President's Monthly Reports

March, 2016

 President Greg Hamann

                                                                      Recognition

“It is amazing what you can accomplish if you do not care who gets the credit”

-          Harry S. Truman

 

 

Despite the noble (and mostly true) character of Truman’s famous quote, people really do like to be recognized for the good work that they do; we like to be noted for the contributions that we make to a worthy cause.  And, in recent months, there have been a growing number of people “out there” who are recognizing the many reasons for us to be proud of the great work we are doing here at LBCC!  Do a quick “Google” search of the Gazette Times, the Albany Democrat Herald, and the Lebanon Express, and you will see for yourself: individuals, programs and departments, and the college as a whole are all being recognized for the contributions we are making toward our students’ and our communities’ success.  Too many to list, I nonetheless want to highlight just a few of those that recognize the work of our college as a whole.

 

We at LBCC have long been a leader in serving our students through our degree partnership program with OSU but, most recently, the effectiveness of this program has drawn some notable attention.  After being invited to make a presentation on this program at the Association of American Colleges and Universities (AACU) annual conference in Washington DC, our OSU/LBCC DPP has now been nominated for an “Excellence Award” at OSU because of the successes achieved by the students served.  Quoting from the nomination letter from Dr. Larry Flick, Dean of the OSU College of Education:

 

DPP students were 2.38 times more likely to persist to the baccalaureate when compared with those students who had earned all of their credits at the university. Those who participated also had significantly higher GPA’s, less university credits (less costs), and a transfer rate of 100%. Furthermore, an analysis of graduating cohorts from 2009-2013 found that nontraditional students (those who were 25 years of age or older at the time of graduation) have thrived from their participation in the DPP as they were identified as being more than twice (2.13 times) as likely to complete their baccalaureate degree if they participated in the DPP.

 

We’ve heard about, and I’ve both spoken and written about, our Pipeline Project, but the level of attention and recognition that we’re getting for this innovative effort is nothing short of remarkable.

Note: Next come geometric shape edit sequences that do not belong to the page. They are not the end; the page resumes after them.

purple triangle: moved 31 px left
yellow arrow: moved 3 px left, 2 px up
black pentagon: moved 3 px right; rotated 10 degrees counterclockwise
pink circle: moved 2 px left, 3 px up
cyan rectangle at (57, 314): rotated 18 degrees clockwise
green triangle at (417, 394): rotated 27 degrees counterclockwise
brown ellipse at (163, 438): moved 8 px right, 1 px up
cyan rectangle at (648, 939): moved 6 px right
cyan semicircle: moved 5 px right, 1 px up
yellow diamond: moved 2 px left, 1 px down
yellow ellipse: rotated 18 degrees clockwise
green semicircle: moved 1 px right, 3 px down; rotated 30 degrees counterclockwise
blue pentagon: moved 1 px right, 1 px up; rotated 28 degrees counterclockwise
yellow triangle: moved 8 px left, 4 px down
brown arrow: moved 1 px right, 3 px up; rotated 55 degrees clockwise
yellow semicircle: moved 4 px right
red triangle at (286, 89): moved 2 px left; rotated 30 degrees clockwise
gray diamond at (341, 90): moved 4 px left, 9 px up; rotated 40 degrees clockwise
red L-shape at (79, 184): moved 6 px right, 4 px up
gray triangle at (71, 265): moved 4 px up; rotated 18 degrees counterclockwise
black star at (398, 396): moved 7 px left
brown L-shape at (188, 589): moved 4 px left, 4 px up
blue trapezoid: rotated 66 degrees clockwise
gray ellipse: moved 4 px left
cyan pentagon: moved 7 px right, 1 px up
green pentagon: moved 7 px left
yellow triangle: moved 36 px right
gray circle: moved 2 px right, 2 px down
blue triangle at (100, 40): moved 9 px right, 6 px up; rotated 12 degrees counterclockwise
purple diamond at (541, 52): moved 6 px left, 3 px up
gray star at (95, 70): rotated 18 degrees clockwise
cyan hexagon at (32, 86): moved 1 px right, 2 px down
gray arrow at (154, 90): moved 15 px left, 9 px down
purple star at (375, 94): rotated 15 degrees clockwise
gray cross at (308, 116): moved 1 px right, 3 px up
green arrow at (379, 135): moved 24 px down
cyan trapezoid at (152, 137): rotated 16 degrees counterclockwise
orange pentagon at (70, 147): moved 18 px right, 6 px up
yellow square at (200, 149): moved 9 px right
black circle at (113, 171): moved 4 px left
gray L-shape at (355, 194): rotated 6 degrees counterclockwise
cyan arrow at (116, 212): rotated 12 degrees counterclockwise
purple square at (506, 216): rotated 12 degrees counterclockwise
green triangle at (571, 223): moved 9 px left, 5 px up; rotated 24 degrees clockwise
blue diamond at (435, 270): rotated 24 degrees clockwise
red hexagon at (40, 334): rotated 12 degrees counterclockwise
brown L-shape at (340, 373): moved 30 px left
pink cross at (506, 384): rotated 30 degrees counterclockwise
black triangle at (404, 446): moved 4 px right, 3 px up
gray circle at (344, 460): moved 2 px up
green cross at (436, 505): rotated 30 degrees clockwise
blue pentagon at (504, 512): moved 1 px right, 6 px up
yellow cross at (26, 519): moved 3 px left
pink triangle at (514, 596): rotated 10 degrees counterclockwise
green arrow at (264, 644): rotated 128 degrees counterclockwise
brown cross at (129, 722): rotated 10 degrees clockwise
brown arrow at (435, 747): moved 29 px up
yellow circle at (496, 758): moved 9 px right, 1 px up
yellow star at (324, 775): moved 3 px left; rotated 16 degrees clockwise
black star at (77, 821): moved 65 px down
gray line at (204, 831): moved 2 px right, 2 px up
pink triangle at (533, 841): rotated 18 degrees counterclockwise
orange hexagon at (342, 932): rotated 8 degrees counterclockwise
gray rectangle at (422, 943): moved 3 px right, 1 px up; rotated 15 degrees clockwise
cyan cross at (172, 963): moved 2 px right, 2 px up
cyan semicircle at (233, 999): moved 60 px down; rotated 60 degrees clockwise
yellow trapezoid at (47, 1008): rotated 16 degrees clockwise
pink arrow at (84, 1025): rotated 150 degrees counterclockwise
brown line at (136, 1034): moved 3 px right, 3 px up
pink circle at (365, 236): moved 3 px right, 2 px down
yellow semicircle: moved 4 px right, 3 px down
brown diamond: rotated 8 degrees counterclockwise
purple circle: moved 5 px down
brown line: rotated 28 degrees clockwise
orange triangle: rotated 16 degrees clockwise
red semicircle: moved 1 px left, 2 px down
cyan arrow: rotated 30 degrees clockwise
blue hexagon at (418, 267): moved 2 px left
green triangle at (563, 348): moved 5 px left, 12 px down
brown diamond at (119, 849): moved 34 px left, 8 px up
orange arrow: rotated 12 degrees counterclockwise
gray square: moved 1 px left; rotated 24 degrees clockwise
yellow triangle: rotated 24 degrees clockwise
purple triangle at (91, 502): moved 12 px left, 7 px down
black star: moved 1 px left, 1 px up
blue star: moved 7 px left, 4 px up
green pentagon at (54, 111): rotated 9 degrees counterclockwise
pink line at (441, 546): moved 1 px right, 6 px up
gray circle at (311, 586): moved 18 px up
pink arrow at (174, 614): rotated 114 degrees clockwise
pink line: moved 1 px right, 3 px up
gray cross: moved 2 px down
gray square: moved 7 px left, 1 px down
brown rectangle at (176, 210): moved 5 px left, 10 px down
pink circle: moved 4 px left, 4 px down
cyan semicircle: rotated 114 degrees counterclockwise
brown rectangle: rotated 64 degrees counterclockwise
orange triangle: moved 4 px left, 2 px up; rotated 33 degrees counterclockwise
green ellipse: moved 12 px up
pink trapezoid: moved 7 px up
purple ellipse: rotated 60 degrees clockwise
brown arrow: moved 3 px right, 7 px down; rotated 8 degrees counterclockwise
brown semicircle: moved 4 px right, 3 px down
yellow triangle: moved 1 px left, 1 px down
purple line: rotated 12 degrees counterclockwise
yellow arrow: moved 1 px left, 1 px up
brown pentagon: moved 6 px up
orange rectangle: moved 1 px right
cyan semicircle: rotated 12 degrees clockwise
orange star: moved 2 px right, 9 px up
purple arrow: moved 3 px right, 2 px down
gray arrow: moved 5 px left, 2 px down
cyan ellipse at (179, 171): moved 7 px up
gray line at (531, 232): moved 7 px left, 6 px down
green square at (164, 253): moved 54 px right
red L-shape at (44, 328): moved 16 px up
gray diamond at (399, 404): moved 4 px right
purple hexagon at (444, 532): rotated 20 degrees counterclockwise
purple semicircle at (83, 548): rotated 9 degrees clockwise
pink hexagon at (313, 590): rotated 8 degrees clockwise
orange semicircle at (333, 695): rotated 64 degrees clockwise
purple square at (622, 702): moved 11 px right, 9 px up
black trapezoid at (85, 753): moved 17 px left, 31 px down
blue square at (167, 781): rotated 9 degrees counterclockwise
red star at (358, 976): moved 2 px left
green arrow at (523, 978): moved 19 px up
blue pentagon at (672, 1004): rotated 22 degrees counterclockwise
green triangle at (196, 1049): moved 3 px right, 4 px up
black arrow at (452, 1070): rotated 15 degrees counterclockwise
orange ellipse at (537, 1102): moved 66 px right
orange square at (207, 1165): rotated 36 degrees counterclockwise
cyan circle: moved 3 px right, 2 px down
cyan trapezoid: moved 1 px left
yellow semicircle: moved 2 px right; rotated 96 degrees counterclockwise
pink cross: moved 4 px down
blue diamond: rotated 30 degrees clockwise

After making a presentation at the Association of Community College Trustees National Congress a few months back, and now scheduled to make a similar presentation at the American Association of Community Colleges National Convention in April, the word about Pipeline is getting out and people are really interested – nationally, and locally!  Since its inception as a mostly Albany-centric program designed to attract and develop a well-educated and trained workforce to fill the rapidly increasing number of area jobs in manufacturing, we’ve attracted the recognition, endorsement, and planned future participation from Corvallis and Lebanon (most recently, an endorsement by the Lebanon City Council!) and have plans for expansion into other business sectors and communities.

 

And then there’s our selection as one of the 30 Guided Pathways institutions.  Recognized as a leader in the national effort to redesign the educational experiences of our students around coherent pathways that almost inexorably lead them to their own success, we and 29 other community colleges among over a 1,000 nation-wide have been selected as a “beta site” for demonstrating and further developing the application of this “guided pathway” model.  Guided Pathways, and the group of 30 colleges that are leading this work, provide for us the structural framework and support for bringing together so many of our already on-going initiatives into a more broadly effective effort.  This is recognition that yields results!

 

Finally, you will recall that a couple of years ago, LBCC was nominated and subsequently honored as the Large Business of the Year by the Lebanon Chamber of Commerce.  This was in recognition of many things, but most certainly for the way in which our college has partnered with others in the Lebanon community to develop an education and training presence that will reap benefits for that community and for our students for decades to come.  Well, this year the Albany Chamber of Commerce has recognized us with two award nominations, the Large Business of the Year and Distinguished Service Award.  At the time of my writing this, we do not know if we will actually receive either of these awards.  But I can honestly say that it is an honor just to be nominated when you consider the basis for this recognition:

  • nominees for these awards have contributed to the community for the last five years or more, have participated in the community both individually and collectively, and added to the economic vitality and livability of our community
  • nominated for their energy, support, leadership, and commitment to Albany and its citizens

 

If you haven’t already noticed, let me call to your attention a couple of themes or similarities that run through all of these recognitions.  First, in each and every instance, we have been recognized for excellence in something that is core to our Mission – student success, economic vitality, community betterment.  Second, all of these recognitions are for something that we do and accomplish through partnerships – with a university, a business, other community colleges, our own communities.   While individuals and individual institutions may receive recognition, the contributions and achievements being recognized are not really the work of one individual or institution but the “collective impact” of people and businesses and colleges and communities that really DO NOT care who gets the credit but only that the things we do together are worthy of credit.  Individuals will be called out for recognition, and it will always be an honor to be recognized. But the truth is that recognition is a “meal” best served family style.

 

“In the progress of personality, first comes a declaration of independence, then a recognition of interdependence“

-          Henry Van Dyke

 

Thanks to all of you who help make our collective efforts and accomplishments worthy of recognition!